Roy E. Disney, the nephew of Disney founder Walt Disney and the largest individual shareholder of Disney, resigned from the company in 2003, calling for a shareholder revolt against then-CEO Michael Eisner. In 2004, Eisner received a 45% no-confidence vote from shareholders, and as a result, he was stripped of his Chairman-of-the-Board power. Later in 2005, Eisner stepped down from his post as Disney CEO. He was succeeded by Bob Iger, who is currently still the CEO of Disney to this day, despite a period of brief succession by Bob Chapek.
With Eisner gone and Disney under new leadership, Iger was able to mend fences between Disney and Pixar. In May 2006, Disney announced the $7.4 billion acquisition of Pixar. The new deal made Jobs a director on Disney’s board, and Pixar would continue producing a number of hit award-winning films released by Disney Studios for years to come. It also gave Bob Iger the first of many big acquisition victories that came under his tenure as Disney CEO. Iger’s tenure as CEO oversaw Disney’s acquisitions of no less than Pixar, Marvel, Lucasfilm, and 21st Century Fox.

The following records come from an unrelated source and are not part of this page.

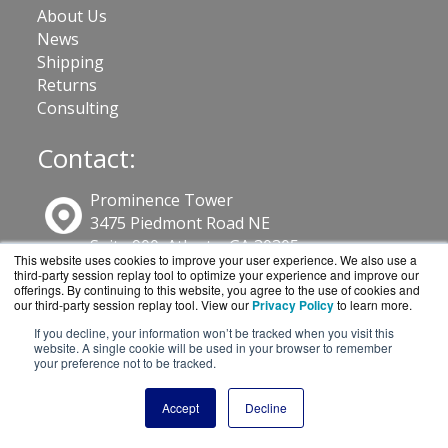
About Us
News
Shipping
Returns
Consulting
Contact:
Prominence Tower
3475 Piedmont Road NE
Suite 900, Atlanta, GA 30305
This website uses cookies to improve your user experience. We also use a
third-party session replay tool to optimize your experience and improve our
offerings. By continuing to this website, you agree to the use of cookies and
800-886-4561
our third-party session replay tool. View our
Privacy Policy
to learn more.
If you decline, your information won’t be tracked when you visit this
website. A single cookie will be used in your browser to remember
Sales@GuardSite.com
your preference not to be tracked.
Get a Quote!
Accept
Decline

Disney Has Majority Ownership of National Geographic Partners LLC
Disney now has majority ownership of National Graphic, or as it is known under its official business name, National Geographic Partners, LLC. In case you are wondering why National Geographic documentaries are available now on Disney+, this was the result of Disney’s acquisition of 21st Century Fox in 2019.
When the National Geographic Society formed a corporate partnership with 21st Century Fox, that granted Fox majority ownership of National Geographic Magazine and National Geographic’s various affiliated television networks. And since Disney acquired 21st Century Fox and Fox’s entertainment assets in the 2019 acquisition, that majority ownership transferred over to Disney as well. This grants Disney majority ownership of National Geographic Magazine, National Geographic Kids, National Geographic TV, Nat Geo Wild, Nat Geo People, Nat Geo Maps, and Under the Stars.